La société civile, du moins une grande partie de cette société, a été heureuse de manifester en grand nombre samedi dernier pour les libertés. Si elle s’est posé des questions sur la façon dont la manifestation a été préparée, sur le rôle des uns et des autres, elle n’en a pas moins participé avec enthousiasme à ce qu’elle considérait comme une nécessité vitale. Et elle a eu raison, on ne doit pas reculer sur les libertés.
Il est cependant notable que l’appel à cette action ait été lancé par des partis politiques présents à l’ANC, repris par d’autres partis ou personnalités politique aux desseins plutôt troubles et aux rapports pour le moins équivoques avec la révolution. Tout ce monde, qui n’a guère été à l’avant-garde de la révolution, quand il n’a pas été dans les rangs de la contre-révolution, a donc besoin de la société civile et n’hésite pas à la mobiliser ! Les derniers temps du régime de Ben Ali nous avaient habitués à un spectacle différent : la société civile d’alors, qui avait le plus grand mal à seulement exister, lançait des initiatives en faveur des libertés, et les partis politiques lui emboîtaient le pas, sauf pour le parti dominant, le RCD, dont les descendants aujourd’hui soi-disant dispersés affirment avec une certaine insolence un tout nouvel amour pour les libertés, celles-là même qu’ils avaient étouffées quand ils étaient au pouvoir ! On ne peut s’empêcher, devant cette quasi-unanimité des partis extérieurs à la troïka, de penser que leur intentions ne sont pas tout à fait aussi pures, qu’il y a des arrière-pensées chez certains d’entre eux, et que les autres ne font pas grand cas de la révolution lorsqu’ils se sentent menacés dans leurs ambitions. Soyons clairs : les partis qui ont appelé à la mobilisation ont réédité, avec moins de netteté, l’opération « coupole » (qoba) de la fin de l’ère Ghannouchi, mais cette fois-ci contre les islamistes et non contre le « peuple de la révolution », de toute façon absent de leurs préoccupations.

== Consigne ==
Citez fidèlement le passage de l’extrait sur la manifestation pour les libertés compris entre « La société civile, du » et « sur les libertés. », ces deux bornes incluses.

== Données affichées ==
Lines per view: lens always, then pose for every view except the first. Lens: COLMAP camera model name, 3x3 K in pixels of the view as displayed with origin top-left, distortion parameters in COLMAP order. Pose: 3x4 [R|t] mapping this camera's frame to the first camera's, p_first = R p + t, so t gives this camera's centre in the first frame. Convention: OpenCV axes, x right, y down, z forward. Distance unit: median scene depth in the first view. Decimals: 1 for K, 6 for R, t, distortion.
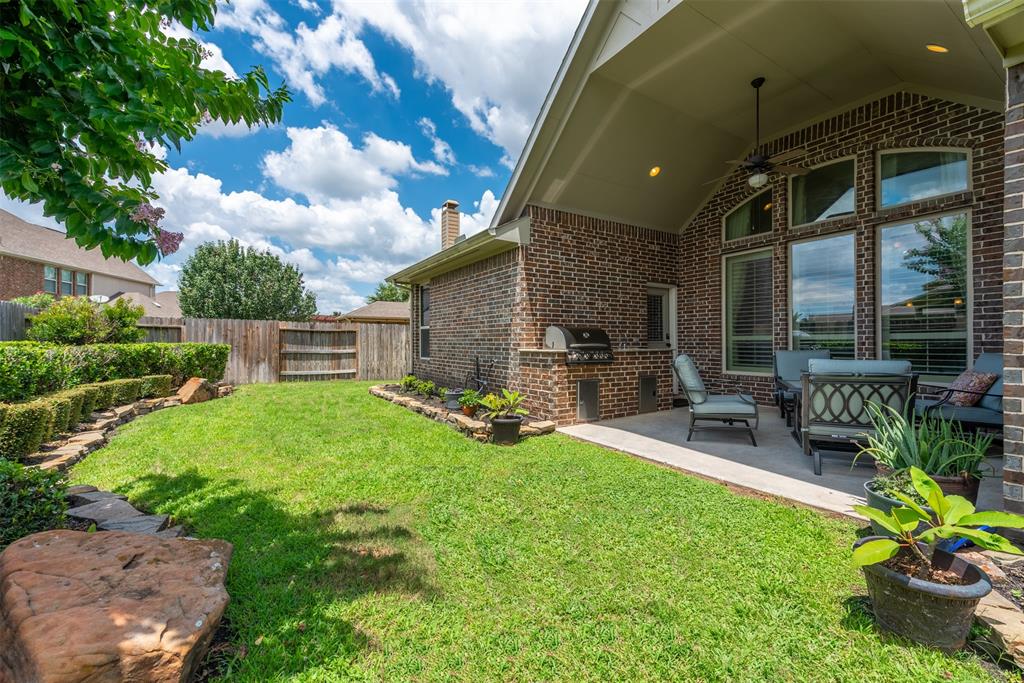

== Résultat obtenu ==
La société civile, du moins une grande partie de cette société, a été heureuse de manifester en grand nombre samedi dernier pour les libertés. Si elle s’est posé des questions sur la façon dont la manifestation a été préparée, sur le rôle des uns et des autres, elle n’en a pas moins participé avec enthousiasme à ce qu’elle considérait comme une nécessité vitale. Et elle a eu raison, on ne doit pas reculer sur les libertés.